A “pillar of his community” has been fined for trapping and killing hawks in South Carolina.
Charles H. Williams, an Orangeburg attorney and University of South Carolina trustee, has been charged with a $75,000 fine, probation, banned from hunting for a year, and 50 hours of community service at an avian conservation center. His crime? Allowing employees of an Orangeburg plantation to trap and kill a protected migratory hawk species.
The Department of Natural Resources and the U.S. Fish and Wildlife Service sent officers after receiving a tip to the Willcreek Plantation in Orangeburg County, where Williams is the registered agent. There, officers found a red-tailed, or Cooper’s, hawks trapped in a net. After further investigation, with photos and stakeouts as proof, the officers concluded that employees of the plantation trapped and killed 31 of these birds, protected by the federal Migratory Bird Act, over the span of the year.
Williams’ attorney described him as a “pillar of the community” and he apologized to the court, saying:
“I’m ashamed I did it…I’m embarrassed for my family. I’m embarrassed for my friends.”
But he killed these hawks in the name of hunting. The hawks prey on bobwhite quail, especially pen-raised quails released for hunting purposes. Human hunters in the areas will shoot hawks out of the sky that are hunting the game quail. Essentially, the hunter and the bird of prey are after the same quarry.
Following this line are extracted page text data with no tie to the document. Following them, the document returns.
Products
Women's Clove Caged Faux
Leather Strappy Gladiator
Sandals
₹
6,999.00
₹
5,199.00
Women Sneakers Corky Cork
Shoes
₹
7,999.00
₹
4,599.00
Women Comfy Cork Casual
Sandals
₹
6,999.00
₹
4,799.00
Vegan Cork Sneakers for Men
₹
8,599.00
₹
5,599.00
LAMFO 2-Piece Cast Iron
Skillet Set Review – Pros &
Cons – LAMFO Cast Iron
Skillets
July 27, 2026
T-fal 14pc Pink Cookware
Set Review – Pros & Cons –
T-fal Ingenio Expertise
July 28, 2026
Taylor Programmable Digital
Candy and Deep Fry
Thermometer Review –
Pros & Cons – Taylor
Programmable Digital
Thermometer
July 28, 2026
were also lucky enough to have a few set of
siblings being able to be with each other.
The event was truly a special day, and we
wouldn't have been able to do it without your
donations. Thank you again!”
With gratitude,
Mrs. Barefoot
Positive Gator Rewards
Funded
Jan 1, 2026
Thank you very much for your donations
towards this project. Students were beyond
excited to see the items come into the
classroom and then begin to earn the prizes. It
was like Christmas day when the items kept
This is not the first case in South Carolina of people shooting hawks in order to protect poultry or quails set free for hunting purposes. But it is a practice that officials say is “bad science.”
Wildlife officials hope that Williams’ punishment, though considered minimal, will be a lesson for others in the area.
“The good news out of this is the changing of attitude with more visibility, attention and enforcement. I do believe the tide is starting to shift,” said Jim Elliott, director of the Center for Birds of Prey in Awendaw.